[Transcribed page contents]
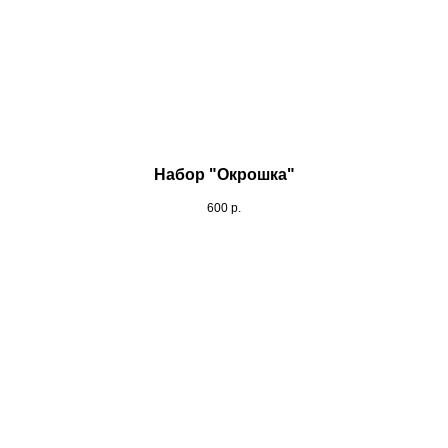
Набор "Окрошка"
600
р.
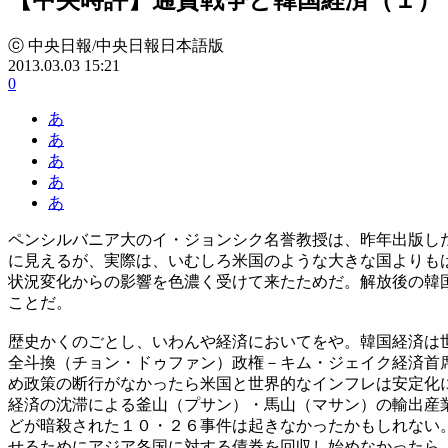
ⓒ 中央日報/中央日報日本語版
2013.03.03 15:21
0
あ
あ
あ
あ
あ
ペンシルバニア大のイ・ジョンシク名誉教授は、昨年出版し
に見えるが、実際は、いむしろ米国のような大きな国よりも
状況変化からの影響を色濃く受けて来たためだ。解放後の韓
ことだ。
歴史かくのごとし、いわんや経済においてをや。韓国経済は
全斗換（チョン・ドゥファン）政権－キム・ジェイク経済首
め政策の断行がなかったら米国と世界的なインフレは安定化
経済の沈滞による釜山（プサン）・馬山（マサン）の輸出産
どが暗殺された１０・２６事件は起きなかったかもしれない
せるためにアジア各国に対する債券を回収し始めなかったら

(ACTIVITY) Leave the pictures aside and give the records above back word for word.

(RESPONSE BOX)
Набор "Окрошка"
600
р.
ⓒ 中央日報/中央日報日本語版
2013.03.03 15:21
0
あ
あ
あ
あ
あ
ペンシルバニア大のイ・ジョンシク名誉教授は、昨年出版し
に見えるが、実際は、いむしろ米国のような大きな国よりも
状況変化からの影響を色濃く受けて来たためだ。解放後の韓
ことだ。
歴史かくのごとし、いわんや経済においてをや。韓国経済は
全斗換（チョン・ドゥファン）政権－キム・ジェイク経済首
め政策の断行がなかったら米国と世界的なインフレは安定化
経済の沈滞による釜山（プサン）・馬山（マサン）の輸出産
どが暗殺された１０・２６事件は起きなかったかもしれない
せるためにアジア各国に対する債券を回収し始めなかったら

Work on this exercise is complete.